◆ What the task requires ◆
Retype every line of text in the material below character for character, keeping the line breaks, and leave the pictures out of your answer.

◆ Stored data entries ◆
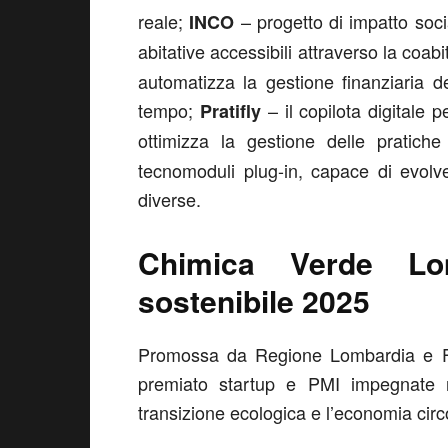
reale;
– progetto di impatto socia
INCO
abitative accessibili attraverso la coa
automatizza la gestione finanziaria de
tempo;
– il copilota digitale p
Pratifly
ottimizza la gestione delle pratiche
tecnomoduli plug-in, capace di evolv
diverse.
Chimica Verde Lo
sostenibile 2025
Promossa da Regione Lombardia e F
premiato startup e PMI impegnate ne
transizione ecologica e l’economia circ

◆ Exercise response ◆
reale;
– progetto di impatto socia
INCO
abitative accessibili attraverso la coa
automatizza la gestione finanziaria de
tempo;
– il copilota digitale p
Pratifly
ottimizza la gestione delle pratiche
tecnomoduli plug-in, capace di evolv
diverse.
Chimica Verde Lo
sostenibile 2025
Promossa da Regione Lombardia e F
premiato startup e PMI impegnate ne
transizione ecologica e l’economia circ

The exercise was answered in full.